Pero por razones que no puedo explicar, me sentí atraído hacia él ese día. Al entrar, caminé a lo largo de la pared, pasando junto a las cajas apiladas y los estantes polvorientos, cuando algo me llamó la atención en el rincón más alejado. Allí, detrás del viejo armario que habíamos usado durante años para guardar latas de pintura sobrantes y herramientas rotas, acechaba algo inusual.
Al principio, no le encontré sentido. Era grande, de forma extraña y cubierto de una gruesa capa de color blanco grisáceo que parecía polvo. Pero entonces se movió. No entero, solo pequeñas partes, moviéndose de una forma que me erizó los pelos de la nuca. Me quedé paralizado, mirando fijamente. Entonces me acerqué, y fue entonces cuando el aire pareció bajar de temperatura.
Lo que vi me revolvió el estómago. Era un nido; no una simple telaraña en un rincón, no de esas cosas que se aplastan con una escoba. Era enorme, extendiéndose como una fortaleza viviente en la parte trasera del armario. No parecía real, al menos no como nada que hubiera visto antes. La estructura era gruesa, densa y fibrosa, tejida con lo que parecían capas y capas de algodón y telarañas enredadas formando un capullo arremolinado.
Dentro, el nido latía con vida. Decenas, quizá cientos, de diminutas arañas se arrastraban por su superficie, tejiendo hilos como obreros en un andamio. Otras permanecían quietas, esperando, como si custodiaran algo. Y entonces las vi: pequeños grupos de huevos blancos, bien apretujados, esperando a eclosionar. Toda la estructura no era solo una red. Era una ciudad. Un ecosistema oculto que había estado prosperando, creciendo y expandiéndose a solo unos metros de donde vivíamos.
Mi primer instinto no fue gritar. En cambio, me quedé paralizada. Se me encogió el pecho, el corazón me latía con fuerza, y por un instante aterrador pensé que el sonido podría atraer a las criaturas hacia mí. Y entonces, sin previo aviso, mi cuerpo reaccionó. Salí corriendo. Salí corriendo del garaje lo más rápido que pude, cerré la puerta de golpe y me quedé afuera jadeando, agarrándome el pecho como si acabara de escapar de algo mortal.
Durante una hora entera, no volví.
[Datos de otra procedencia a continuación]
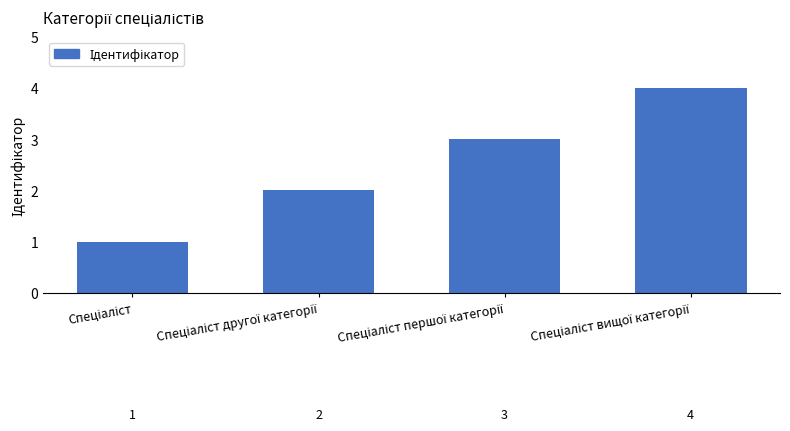

What is the maximum value shown in the chart?

4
Caminé de un lado a otro, repasando la imagen en mi mente, intentando convencerme de que tal vez lo había imaginado. Tal vez no era tan malo. Pero ninguna justificación funcionó. Sabía exactamente lo que había visto.
Cuando finalmente volví, no estaba sola. Mi esposo vino conmigo. Avergonzada, le susurré lo que había encontrado, esperando que se riera y me dijera que exageraba. Al principio, sí se rió. Pero en cuanto miró detrás del armario, la sonrisa se le borró del rostro. Sus ojos se abrieron de par en par y su expresión se endureció. Fue entonces cuando supe que no era solo yo. Esto era real, y era peor de lo que había imaginado.
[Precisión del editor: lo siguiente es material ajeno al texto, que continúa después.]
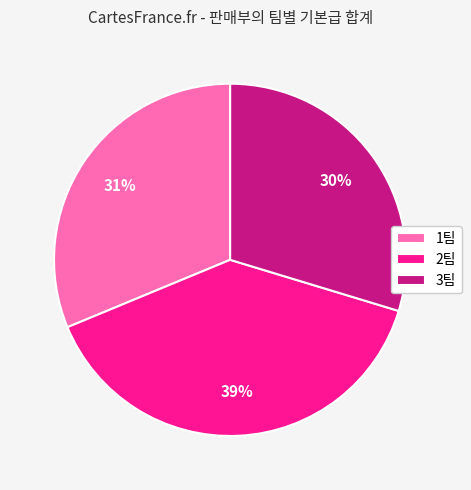

How many segments does this pie chart have?

3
Las telarañas se extendían más de lo que había notado, finas hebras de seda entrelazadas por las paredes y los estantes. El armario se había convertido en un santuario, un caldo de cultivo. Los huevos se aferraban en grupos como pequeñas perlas de terror, evidencia del tiempo que este mundo oculto llevaba construyéndose. Cada telaraña que había ignorado durante meses ahora tenía sentido: habían formado parte de algo mucho mayor, algo que no quería ver.